Order backlogs in the US remain above historical averages, with demand from data centers and infrastructure projects providing multi-quarter visibility. Management highlighted the magnitude of ongoing data center construction and continued steel deliveries for renewable energy, reinforcing a constructive outlook for the North American segment.

Key Considerations

This quarter’s results underscore the strategic urgency of geographic diversification and capital allocation discipline. While North America anchors profitability, Brazil’s import headwinds pose structural challenges that will require either policy intervention or accelerated transformation.

Key Considerations:

  • Brazilian Trade Defense Uncertainty: The pace and effectiveness of government action on steel imports will dictate the trajectory of domestic margins and capital investment.
  • Mining Project Ramp-Up: The Miguel Bonaire project will be a key swing factor for 2026 cost structure and Brazilian competitiveness.
  • US Demand Durability: Continued strength in data center and infrastructure steel demand provides a buffer against global cyclicality.
  • Capital Return Flexibility: Buyback preference signals management’s focus on valuation and risk-adjusted returns, with payout ratios exceeding policy minimums.
  • Cost Competitiveness Over Growth: New investments will be scrutinized for cost reduction potential rather than top-line expansion, particularly in oversupplied markets.

Risks

Brazilian operations remain highly exposed to policy risk, with further import surges threatening sustained losses absent effective trade defense. Global steel overcapacity and Chinese exports continue to pressure margins and limit pricing power, especially in less protected markets. Execution risk on the mining project ramp-up could delay or dilute anticipated cost benefits, while North American demand could soften if infrastructure spending slows or data center buildouts stall.

Forward Outlook

For Q4, Gerdau guided to:

  • Stable North American demand, but with typical seasonal shipment declines.
  • Further margin compression in Brazil due to seasonality and ongoing import pressure.

For full-year 2025, management maintained guidance:

  • CapEx reduction to 4.7 billion BRLs for 2026, a 22% decrease from 2025’s forecast.

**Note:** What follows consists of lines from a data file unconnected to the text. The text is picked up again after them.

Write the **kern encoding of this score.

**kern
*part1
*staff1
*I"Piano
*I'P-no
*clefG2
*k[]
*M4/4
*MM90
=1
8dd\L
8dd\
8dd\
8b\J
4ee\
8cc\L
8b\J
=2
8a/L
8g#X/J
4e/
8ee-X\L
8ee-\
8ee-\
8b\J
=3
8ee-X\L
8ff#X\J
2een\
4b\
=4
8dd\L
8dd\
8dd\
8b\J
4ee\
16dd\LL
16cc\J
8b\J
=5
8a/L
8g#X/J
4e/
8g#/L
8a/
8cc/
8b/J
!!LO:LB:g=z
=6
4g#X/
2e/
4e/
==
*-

Management highlighted several factors that will shape 2026:

  • Mining project cost savings and operational ramp-up in Brazil.
  • Potential for trade defense measures to stabilize domestic margins.

Takeaways

Gerdau’s results reinforce the importance of its North American footprint, which now serves as the company’s primary profit engine and capital source. Brazil’s challenges are structural, not cyclical, with management signaling readiness to transform or rationalize the domestic business if policy support fails. Capital allocation will remain conservative, with a bias toward cost competitiveness and buybacks over expansion.

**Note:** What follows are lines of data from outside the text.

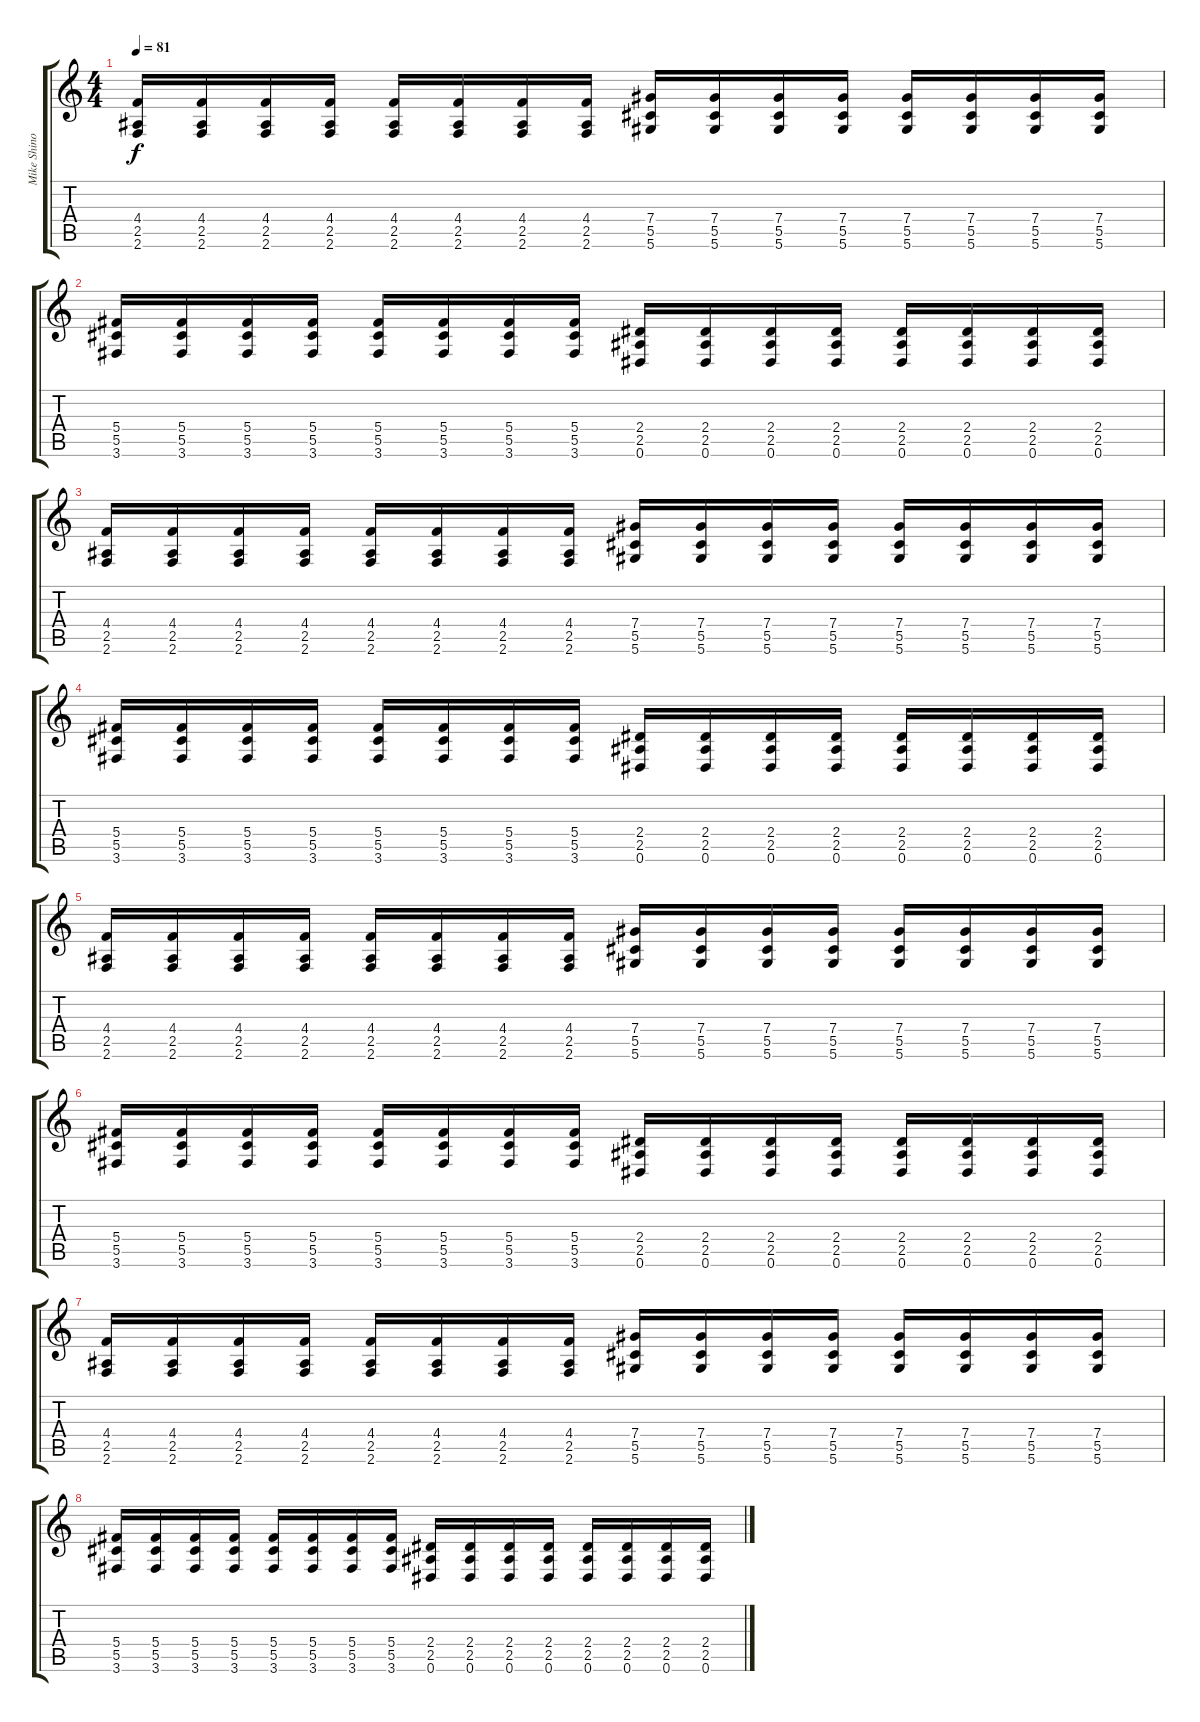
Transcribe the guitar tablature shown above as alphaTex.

\track ("Mike Shinoda - Guitar" "Mike Shino") {instrument distortionguitar}
\staff {score tabs}
\tuning (Eb4 Bb3 Gb3 Db3 Ab2 Eb2) {hide}
\ts (4 4)
\tempo 81
\clef g2
\ks c
(4.4 2.5 2.6).16{dy f volume 12} (4.4 2.5 2.6).16 (4.4 2.5 2.6).16 (4.4 2.5 2.6).16 (4.4 2.5 2.6).16 (4.4 2.5 2.6).16 (4.4 2.5 2.6).16 (4.4 2.5 2.6).16 (7.4 5.5 5.6).16 (7.4 5.5 5.6).16 (7.4 5.5 5.6).16 (7.4 5.5 5.6).16 (7.4 5.5 5.6).16 (7.4 5.5 5.6).16 (7.4 5.5 5.6).16 (7.4 5.5 5.6).16 |
(5.4 5.5 3.6).16 (5.4 5.5 3.6).16 (5.4 5.5 3.6).16 (5.4 5.5 3.6).16 (5.4 5.5 3.6).16 (5.4 5.5 3.6).16 (5.4 5.5 3.6).16 (5.4 5.5 3.6).16 (2.4 2.5 0.6).16 (2.4 2.5 0.6).16 (2.4 2.5 0.6).16 (2.4 2.5 0.6).16 (2.4 2.5 0.6).16 (2.4 2.5 0.6).16 (2.4 2.5 0.6).16 (2.4 2.5 0.6).16 |
(4.4 2.5 2.6).16 (4.4 2.5 2.6).16 (4.4 2.5 2.6).16 (4.4 2.5 2.6).16 (4.4 2.5 2.6).16 (4.4 2.5 2.6).16 (4.4 2.5 2.6).16 (4.4 2.5 2.6).16 (7.4 5.5 5.6).16 (7.4 5.5 5.6).16 (7.4 5.5 5.6).16 (7.4 5.5 5.6).16 (7.4 5.5 5.6).16 (7.4 5.5 5.6).16 (7.4 5.5 5.6).16 (7.4 5.5 5.6).16 |
(5.4 5.5 3.6).16 (5.4 5.5 3.6).16 (5.4 5.5 3.6).16 (5.4 5.5 3.6).16 (5.4 5.5 3.6).16 (5.4 5.5 3.6).16 (5.4 5.5 3.6).16 (5.4 5.5 3.6).16 (2.4 2.5 0.6).16 (2.4 2.5 0.6).16 (2.4 2.5 0.6).16 (2.4 2.5 0.6).16 (2.4 2.5 0.6).16 (2.4 2.5 0.6).16 (2.4 2.5 0.6).16 (2.4 2.5 0.6).16 |
(4.4 2.5 2.6).16 (4.4 2.5 2.6).16 (4.4 2.5 2.6).16 (4.4 2.5 2.6).16 (4.4 2.5 2.6).16 (4.4 2.5 2.6).16 (4.4 2.5 2.6).16 (4.4 2.5 2.6).16 (7.4 5.5 5.6).16 (7.4 5.5 5.6).16 (7.4 5.5 5.6).16 (7.4 5.5 5.6).16 (7.4 5.5 5.6).16 (7.4 5.5 5.6).16 (7.4 5.5 5.6).16 (7.4 5.5 5.6).16 |
(5.4 5.5 3.6).16 (5.4 5.5 3.6).16 (5.4 5.5 3.6).16 (5.4 5.5 3.6).16 (5.4 5.5 3.6).16 (5.4 5.5 3.6).16 (5.4 5.5 3.6).16 (5.4 5.5 3.6).16 (2.4 2.5 0.6).16 (2.4 2.5 0.6).16 (2.4 2.5 0.6).16 (2.4 2.5 0.6).16 (2.4 2.5 0.6).16 (2.4 2.5 0.6).16 (2.4 2.5 0.6).16 (2.4 2.5 0.6).16 |
(4.4 2.5 2.6).16 (4.4 2.5 2.6).16 (4.4 2.5 2.6).16 (4.4 2.5 2.6).16 (4.4 2.5 2.6).16 (4.4 2.5 2.6).16 (4.4 2.5 2.6).16 (4.4 2.5 2.6).16 (7.4 5.5 5.6).16 (7.4 5.5 5.6).16 (7.4 5.5 5.6).16 (7.4 5.5 5.6).16 (7.4 5.5 5.6).16 (7.4 5.5 5.6).16 (7.4 5.5 5.6).16 (7.4 5.5 5.6).16 |
(5.4 5.5 3.6).16 (5.4 5.5 3.6).16 (5.4 5.5 3.6).16 (5.4 5.5 3.6).16 (5.4 5.5 3.6).16 (5.4 5.5 3.6).16 (5.4 5.5 3.6).16 (5.4 5.5 3.6).16 (2.4 2.5 0.6).16 (2.4 2.5 0.6).16 (2.4 2.5 0.6).16 (2.4 2.5 0.6).16 (2.4 2.5 0.6).16 (2.4 2.5 0.6).16 (2.4 2.5 0.6).16 (2.4 2.5 0.6).16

  • North America’s resilience is the core earnings driver, providing stability and enabling shareholder returns despite emerging market headwinds.
  • Brazil’s future hinges on trade defense and mining execution, with management prepared to accelerate structural changes if necessary.
  • Investors should monitor policy developments, mining ramp-up, and US demand signals as the key swing factors for 2026 and beyond.

Conclusion

Gerdau’s Q3 2025 results highlight a business increasingly anchored by North America, with disciplined capital allocation and strategic diversification offsetting acute challenges in Brazil. Execution on cost reduction and policy advocacy will determine the next phase of value creation.

Industry Read-Through

Gerdau’s experience this quarter reflects a broader industry reality: North American steelmakers benefit from resilient infrastructure and data center demand, while exposure to Brazil or other emerging markets brings heightened import and policy risk. Capital allocation discipline and cost competitiveness are emerging as the most critical levers for global steel producers, given chronic oversupply and Chinese export pressure. Mining integration and supply chain control are now differentiators for those seeking to defend margins, especially in volatile regulatory environments. Other regional steelmakers should heed the warning on import penetration and the necessity of proactive engagement with policymakers to sustain domestic industry viability.